I got every word before I looked up. “Thanks, Aaron.”

“Don’t make me regret it.”

I nodded.

“How’s the rest of the investigation coming?”

“Slow,” Kyle said, before Landers cut him off with a razor-sharp “Aaron said one question.”

I rolled my eyes and Kyle shrugged. “It’s true. I talked to Bonnie this morning. She says people are dragging their feet on purpose, but she doesn’t know why.”

Huh. I scribbled, biting down on a smile. Bonnie was the forensic biologist at the coroner’s office who thought Kyle was cute. Good for him.

“Why would they do that? Shouldn’t it be just the opposite? This guy was a genius, and a big shot in the community. I can’t even find anyone in my own newsroom who didn’t think he was some sort of god. Or just shy of it.”

“We are painfully aware of that, I assure you.” Landers sighed and folded his long frame onto the sofa. Percival trotted over and nudged his outstretched hand. I softened a millimeter. Dogs are good judges of character. Though to be fair, Percy’s frame of reference was pretty skewed to the asshat side of things.

“Everyone from the Chief to the goddamned Governor is on our asses wanting this wrapped up.” Aaron tossed me a pointed glance. “Quietly. I get more pressed every hour to bring in your grieving gunman and call it a day. He was there with a gun when Miss Whitmire was shot. Hell, he’d even been here, asking to see the doc. Might as well put a Christmas bow on his head.”
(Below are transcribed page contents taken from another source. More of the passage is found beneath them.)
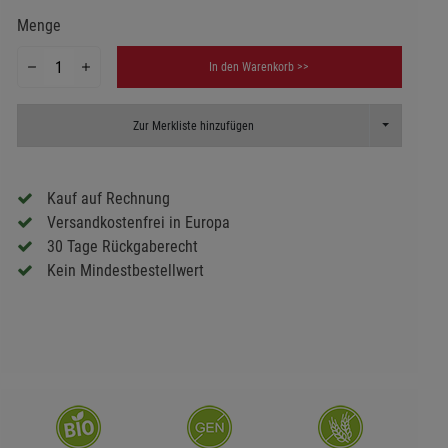
Menge
In den Warenkorb >>
Toggle Dropd
Zur Merkliste hinzufügen
Kauf auf Rechnung
Versandkostenfrei in Europa
30 Tage Rückgaberecht
Kein Mindestbestellwert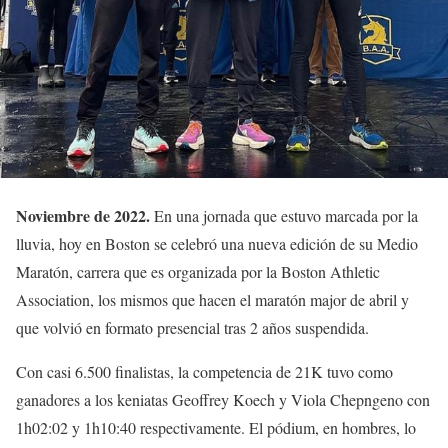
Noviembre de 2022.
En una jornada que estuvo marcada por la
lluvia, hoy en Boston se celebró una nueva edición de su Medio
Maratón, carrera que es organizada por la Boston Athletic
Association, los mismos que hacen el maratón major de abril y
que volvió en formato presencial tras 2 años suspendida.
Con casi 6.500 finalistas, la competencia de 21K tuvo como
ganadores a los keniatas Geoffrey Koech y Viola Chepngeno con
1h02:02 y 1h10:40 respectivamente. El pódium, en hombres, lo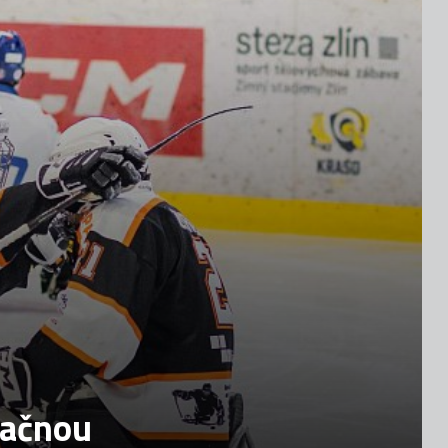
 začnou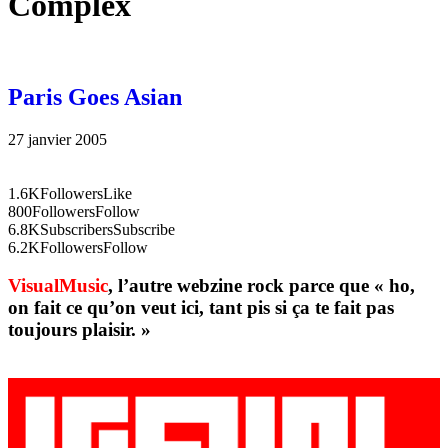
Complex
Paris Goes Asian
27 janvier 2005
1.6K
Followers
Like
800
Followers
Follow
6.8K
Subscribers
Subscribe
6.2K
Followers
Follow
VisualMusic
, l’autre webzine rock parce que « ho,
on fait ce qu’on veut ici, tant pis si ça te fait pas
toujours plaisir. »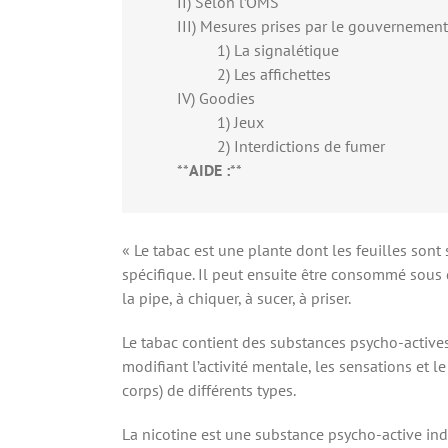
II) Selon l’OMS
III) Mesures prises par le gouvernement
1) La signalétique
2) Les affichettes
IV) Goodies
1) Jeux
2) Interdictions de fumer
**
AIDE :
**
« Le tabac est une plante dont les feuilles son
spécifique. Il peut ensuite être consommé sous d
la pipe, à chiquer, à sucer, à priser.
Le tabac contient des substances psycho-actives,
modifiant l’activité mentale, les sensations et 
corps) de différents types.
La nicotine est une substance psycho-active i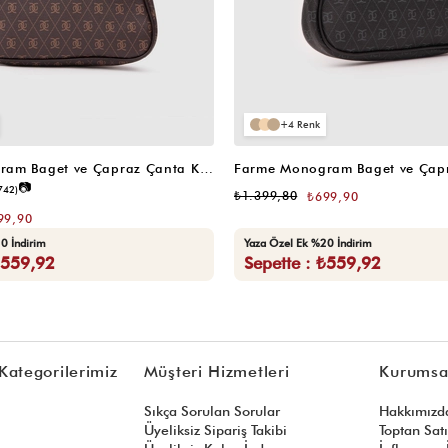
4
Farme Monogram Baget ve Çapraz Çanta Kahverengi
📷
742)
₺1.399,80
₺699,90
99,90
0 İndirim
Yaza Özel Ek %20 İndirim
₺559,92
Sepette : ₺559,92
Kategorilerimiz
Müşteri Hizmetleri
Kurumsa
Sıkça Sorulan Sorular
Hakkımızd
Üyeliksiz Sipariş Takibi
Toptan Sat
“Isn’t that just a smidgen too easy?”

“Why do you think we’re here? No stone unturned.” Aaron picked up a magazine and shook it, then flipped through the pages.

“I think the Governor might have called in a favor,” Kyle said, spreading his hands in a why-am-I-here gesture.
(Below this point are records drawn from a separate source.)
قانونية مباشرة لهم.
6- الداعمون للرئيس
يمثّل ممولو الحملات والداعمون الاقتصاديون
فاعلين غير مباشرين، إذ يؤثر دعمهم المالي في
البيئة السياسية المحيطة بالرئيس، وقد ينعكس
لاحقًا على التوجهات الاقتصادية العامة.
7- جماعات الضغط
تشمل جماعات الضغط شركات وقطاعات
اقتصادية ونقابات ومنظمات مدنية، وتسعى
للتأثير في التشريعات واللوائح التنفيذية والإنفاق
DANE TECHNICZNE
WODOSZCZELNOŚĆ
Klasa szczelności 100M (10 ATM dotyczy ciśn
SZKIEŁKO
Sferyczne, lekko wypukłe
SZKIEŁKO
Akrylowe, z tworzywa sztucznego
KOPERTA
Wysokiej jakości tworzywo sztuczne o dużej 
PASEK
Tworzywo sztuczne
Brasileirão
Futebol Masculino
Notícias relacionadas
“Someone actually assigned you to this?” My inner Lois Lane sat up and took notes. Kyle was a hotshot SuperCop. A federal one. Why would the federal government give a rat’s ass about a dead doctor? “Random murder cases aren’t ATF jurisdiction.”

“Care to tell us something we don’t know?” Landers was still snippy, but at least he was talking. And that snippiness was probably directed at whichever ATF commander had decided the local cops needed Kyle on this case. I shot him a sympathetic nod. I know how it feels when the national news folks descend on one of my bigger stories.
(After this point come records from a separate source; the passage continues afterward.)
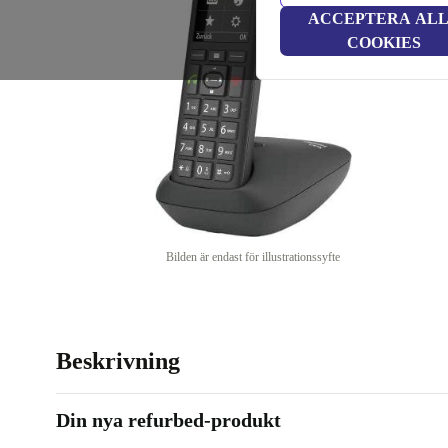
ACCEPTERA AL
COOKIES
Bilden är endast för illustrationssyfte
Beskrivning
Din nya refurbed-produkt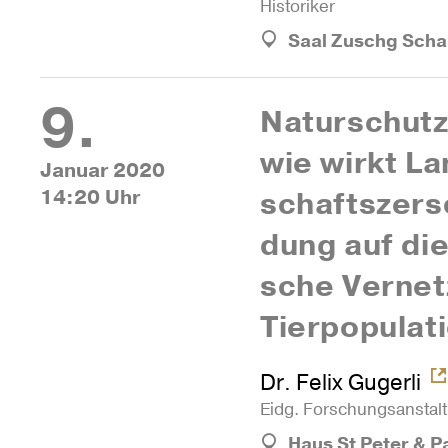
Histo­riker
Saal Zuschg Sch
9.
Natur­schutz­
wie wirkt La
Januar 2020
14:20 Uhr
schafts­zer­
dung auf die 
sche Ver­net
Tierpopulat
Dr. Felix Gugerli
Eidg. For­schungs­an­stal
Haus St Peter & P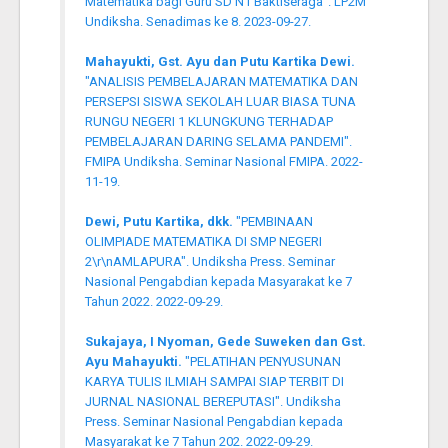
Matematika bagi Guru SD N1 Baktiseraga". LP2M
Undiksha. Senadimas ke 8. 2023-09-27.
Mahayukti, Gst. Ayu dan Putu Kartika Dewi.
"ANALISIS PEMBELAJARAN MATEMATIKA DAN
PERSEPSI SISWA SEKOLAH LUAR BIASA TUNA
RUNGU NEGERI 1 KLUNGKUNG TERHADAP
PEMBELAJARAN DARING SELAMA PANDEMI".
FMIPA Undiksha. Seminar Nasional FMIPA. 2022-
11-19.
Dewi, Putu Kartika, dkk.
"PEMBINAAN
OLIMPIADE MATEMATIKA DI SMP NEGERI
2\r\nAMLAPURA". Undiksha Press. Seminar
Nasional Pengabdian kepada Masyarakat ke 7
Tahun 2022. 2022-09-29.
Sukajaya, I Nyoman, Gede Suweken dan Gst.
Ayu Mahayukti.
"PELATIHAN PENYUSUNAN
KARYA TULIS ILMIAH SAMPAI SIAP TERBIT DI
JURNAL NASIONAL BEREPUTASI". Undiksha
Press. Seminar Nasional Pengabdian kepada
Masyarakat ke 7 Tahun 202. 2022-09-29.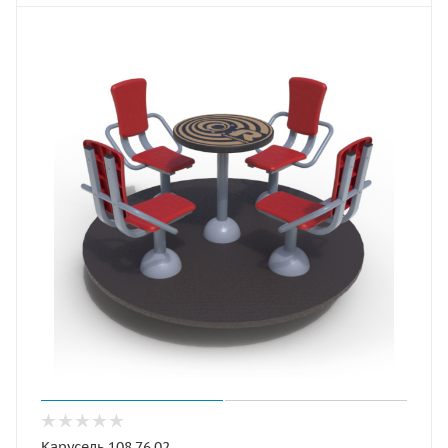
Карусель 108.76.02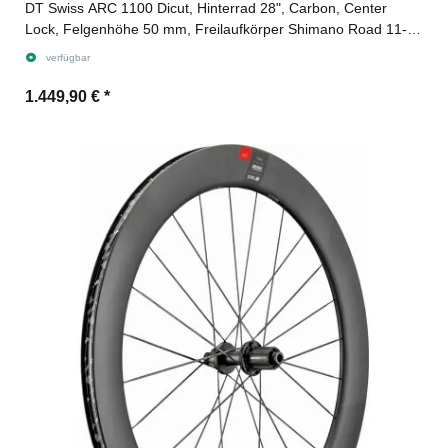
DT Swiss ARC 1100 Dicut, Hinterrad 28", Carbon, Center
Lock, Felgenhöhe 50 mm, Freilaufkörper Shimano Road 11-
fach für Steckachse 12/142 mm TA, Ratchet EXP
verfügbar
1.449,90 €
*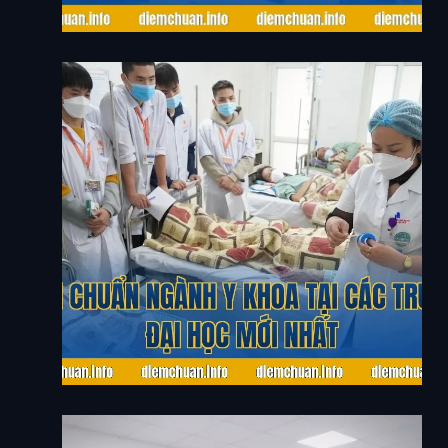
Điểm Chuẩn Ngành Y Khoa Tại Các Trường Đại
Học Mới Nhất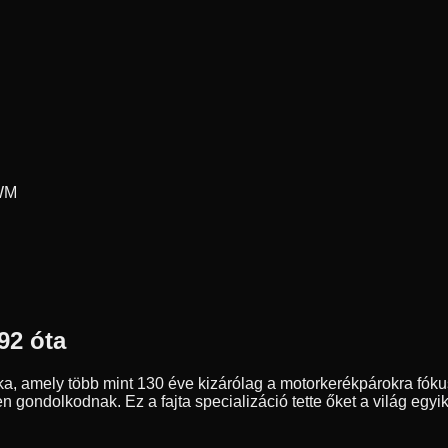
WM
92 óta
a, amely több mint 130 éve kizárólag a motorkerékpárokra fóku
n gondolkodnak. Ez a fajta specializáció tette őket a világ eg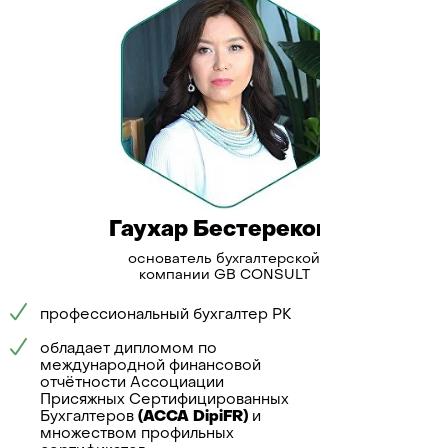
Гаухар Бестерекова
Во
основатель бухгалтерской
р
компании GB CONSULT
Специализ
профессиональный бухгалтер РК
бухгалтерс
некоммерч
обладает дипломом по
международной финансовой
Опыт:
отчётности Ассоциации
ведение уч
Присяжных Сертифицированных
компаний, 
Бухгалтеров
(ACCA DipiFR)
и
СНТ, соста
множеством профильных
“Hey, man, I didn’t ask for this.” The tension in Kyle’s voice told me I was on the money.

“We know that,” Aaron said, the congenial manner that made him the RPD’s king of confessions (and usually kept him locked behind a desk) sending Kyle and Landers back to a simmer.

I nodded to Aaron. “So what are you doing here? They usually keep you pretty close to the office.”

“This damned flu epidemic has a third of our detective squad out.” He shrugged.

And if they had him in the field, the PIO was unavailable for comment. Two birds, one convenient, logical stone.

“Give me a break, Aaron.”

“We are. You wouldn’t still be here otherwise.” Landers.

“Please. The only reason I’m still standing here is because you guys want to know if I know something you don’t.”

Aaron grinned. That ace he had lurking was about to fly. “Speaking of: what’s the number one thing you don’t want Charlie to know?”

“Nicely played, sir. No one else gets any of this until we’ve run it?”

Aaron exchanged glances with Landers and Kyle and they nodded agreement.

“Ellinger wanted Maynard to see his wife.”

I scanned their faces, quickly, and found myself delighted we weren’t playing poker.

I couldn’t read a thing, except the curiosity in the lines around Kyle’s eyes. It was the same look he got when I let him get to second base in the back of my old Mustang a million years ago—his eyes crinkled like that, he tried for third, and I sat up and took him home.

I kept my gaze on him, wondering if he was going to try another fast one here.

“We figured that, from your article and what we’ve heard about Ellinger,” Aaron said. “There are twenty places that could go, which is why we’re still looking.”

I nodded.

Kyle cleared his throat. “But Ellinger is still on the hook for the dead woman at the hospital.”

I tried to mimic the poker faces.

Mine sucks.

“What are you not saying?” Kyle kept his voice neutral, but I heard the effort it took under the simple words.

“I said one question, Agent.”

Aaron chuckled, and Landers muttered a word that would get my mouth washed out with soap to this day. Kyle didn’t even blink.